Most people don't actually have very clear rules about when to take action or what the words they're throwing around mean. They just have loyalties. That's why you can go "Brandon Morse is a bigot and so is that guy Ettin" and the same people will be like "Yeah Brandon Morse is a dick" and "Calling out Ettin in public like that for something he said months ago? Not cool, dude! You don't go starting drama like that."
Not unless it's, like, important.
What counts as important?
I'm not here to debate you.
(Why do people feel ok about saying that? Just so you know: I am always here to debate you. Ask me whatever.)
But if you're on the internet to announce ideas instead of talk about them, you end up basically using those ideas as a kind of faceless fuel to gather steam for a much larger enterprise and one with more certain rewards: fighting on behalf of them. Tactics, strategy, a clear foe.
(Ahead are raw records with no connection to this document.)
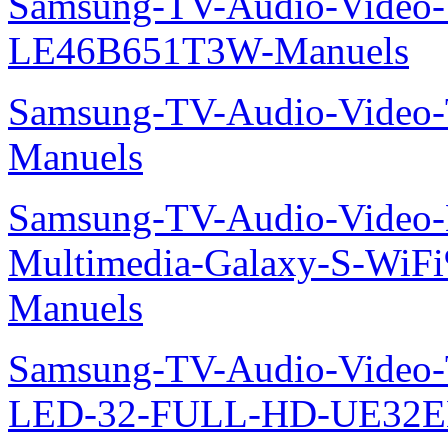
Samsung-TV-Audio-Video
LE46B651T3W-Manuels
Samsung-TV-Audio-Vide
Manuels
Samsung-TV-Audio-Video-
Multimedia-Galaxy-S-Wi
Manuels
Samsung-TV-Audio-Vide
LED-32-FULL-HD-UE32E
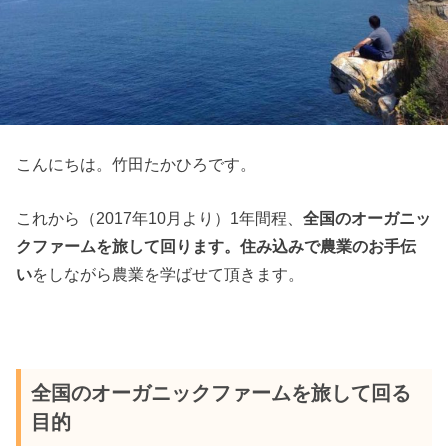
こんにちは。竹田たかひろです。
これから（2017年10月より）1年間程、
全国のオーガニッ
クファームを旅して回ります。住み込みで農業のお手伝
い
をしながら農業を学ばせて頂きます。
全国のオーガニックファームを旅して回る
目的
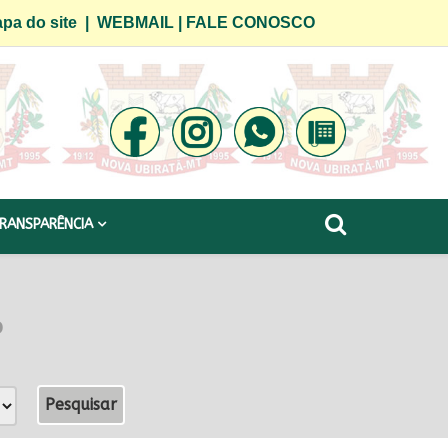
pa do site
|
WEBMAIL
|
FALE CONOSCO
RANSPARÊNCIA
o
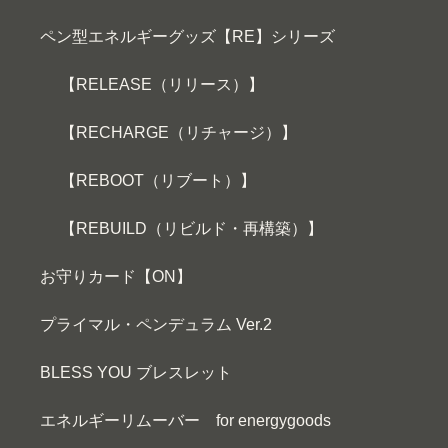
ペン型エネルギーグッズ【RE】シリーズ
【RELEASE（リリース）】
【RECHARGE（リチャージ）】
【REBOOT（リブート）】
【REBUILD（リビルド・再構築）】
お守りカード【ON】
プライマル・ペンデュラム Ver.2
BLESS YOU ブレスレット
エネルギーリムーバー for energygoods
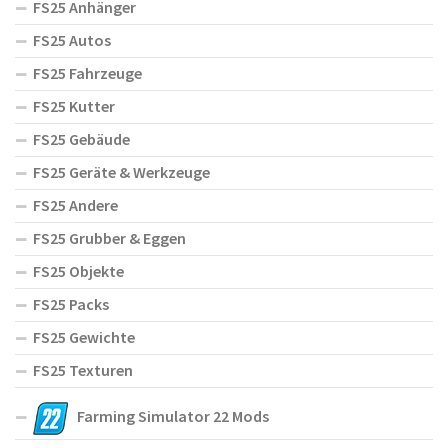
FS25 Anhänger
FS25 Autos
FS25 Fahrzeuge
FS25 Kutter
FS25 Gebäude
FS25 Geräte & Werkzeuge
FS25 Andere
FS25 Grubber & Eggen
FS25 Objekte
FS25 Packs
FS25 Gewichte
FS25 Texturen
Farming Simulator 22 Mods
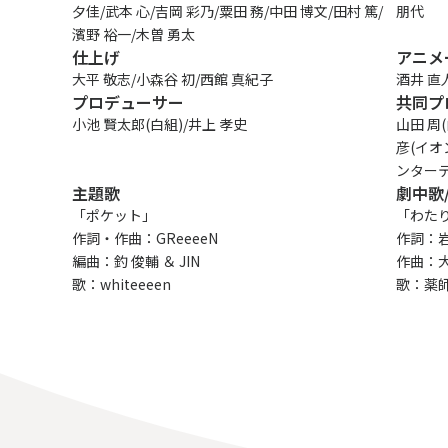
夕佳/武本 心/吉岡 彩乃/粟田 務/中田 博文/田村 篤/
朋代
東京都中央区銀座7丁目13番20号 銀座THビル5F
濱野 裕一/木曽 勇太
仕上げ
アニメ
JP
EN
大平 敬志/小森谷 初/西館 真紀子
酒井 直
プロデューサー
共同プ
小池 賢太郎(白組)/井上 孝史
山田 周(
彦(イオ
ンターテ
主題歌
劇中歌
「ポケット」
「わた
作詞・作曲：GReeeeN
作詞：岩
編曲：釣 俊輔 ＆ JIN
作曲：大
歌：whiteeeen
歌：薬師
And the impression I get is that even if they don't agree with Morse, they like that he's offensive about something even they don't approve of because it somehow in some weird realm proves the macho robustness of their libertarian ethic.
I think the level of Nope Not Gonna Think About It dismissiveness here is hard to wrap your head around if you don't share the mindset. Morse's take on trans issues has been consigned to a certain bin of Less Relevant and there it will stay.
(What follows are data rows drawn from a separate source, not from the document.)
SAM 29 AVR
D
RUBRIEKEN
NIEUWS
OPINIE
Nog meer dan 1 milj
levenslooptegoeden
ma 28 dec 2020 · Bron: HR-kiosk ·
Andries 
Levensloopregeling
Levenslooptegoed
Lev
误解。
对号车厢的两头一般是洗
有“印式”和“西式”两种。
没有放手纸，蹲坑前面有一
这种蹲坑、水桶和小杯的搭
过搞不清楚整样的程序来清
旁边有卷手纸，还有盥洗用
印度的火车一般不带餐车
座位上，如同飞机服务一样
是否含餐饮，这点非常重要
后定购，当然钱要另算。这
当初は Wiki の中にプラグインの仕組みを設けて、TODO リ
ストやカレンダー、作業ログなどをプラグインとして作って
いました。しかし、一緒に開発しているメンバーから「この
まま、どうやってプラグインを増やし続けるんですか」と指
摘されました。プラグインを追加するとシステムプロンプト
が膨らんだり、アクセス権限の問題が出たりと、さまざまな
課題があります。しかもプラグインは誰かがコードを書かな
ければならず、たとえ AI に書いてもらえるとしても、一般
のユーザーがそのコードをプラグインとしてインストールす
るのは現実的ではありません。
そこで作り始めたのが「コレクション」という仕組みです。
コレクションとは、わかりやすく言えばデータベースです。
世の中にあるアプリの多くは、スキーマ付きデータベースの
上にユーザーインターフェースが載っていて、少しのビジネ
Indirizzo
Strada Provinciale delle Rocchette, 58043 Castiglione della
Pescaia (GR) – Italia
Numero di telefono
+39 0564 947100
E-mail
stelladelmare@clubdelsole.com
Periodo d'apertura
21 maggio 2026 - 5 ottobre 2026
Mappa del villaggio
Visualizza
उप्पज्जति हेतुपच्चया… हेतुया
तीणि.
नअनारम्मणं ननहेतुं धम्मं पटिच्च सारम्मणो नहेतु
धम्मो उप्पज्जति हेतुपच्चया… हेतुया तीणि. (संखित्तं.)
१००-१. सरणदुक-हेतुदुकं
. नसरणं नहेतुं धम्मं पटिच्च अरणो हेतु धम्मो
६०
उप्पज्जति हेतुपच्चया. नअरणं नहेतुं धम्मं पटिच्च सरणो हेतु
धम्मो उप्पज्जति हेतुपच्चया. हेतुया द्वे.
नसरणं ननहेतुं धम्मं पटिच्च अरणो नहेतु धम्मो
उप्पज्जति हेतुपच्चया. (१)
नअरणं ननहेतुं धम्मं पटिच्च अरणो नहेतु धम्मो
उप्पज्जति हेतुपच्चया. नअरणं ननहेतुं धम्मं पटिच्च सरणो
Brandon Morse says something transphobic--4 people retweet it and 11 people favorite it--and that hugging fuels Brandon to say the next thing. And the next thing. That is The Job. That stuff beneath where people, like, question the ideas? Addressing that is not the proper work of Brandon Morse. Or the Escapist or anyone else who ever used the "I was just giving my opinion on my blog jeez isn't this a free country any more?" excuse. You are here to advertise ideas, not use them.
And Brandon makes money somehow, I guess, so it's ok--the same reason RPGnet won't just get rid of the ad server that keeps sending them sexist ads. Dudes Need To Make Money.
Long ago someone at the Escapist decided that We Hire Whoever So Long As It Makes Us Bank--and, moreover, they decided that decision wasn't a secret, cowardly compromise, it was What They Believed and they were proud of it. So, cool--now they have something to Fight For. And the rest is just tactics.
p.s.
If anybody at The Escapist has a problem with what I just wrote:
Hey kids, buy my new D&D book! It's the fastest-selling and best-reviewed indie RPG book of the season!
...if I follow your logic, if I make even a dollar today, everything I wrote up there was totally justified. Because, like, money's the most important thing, right?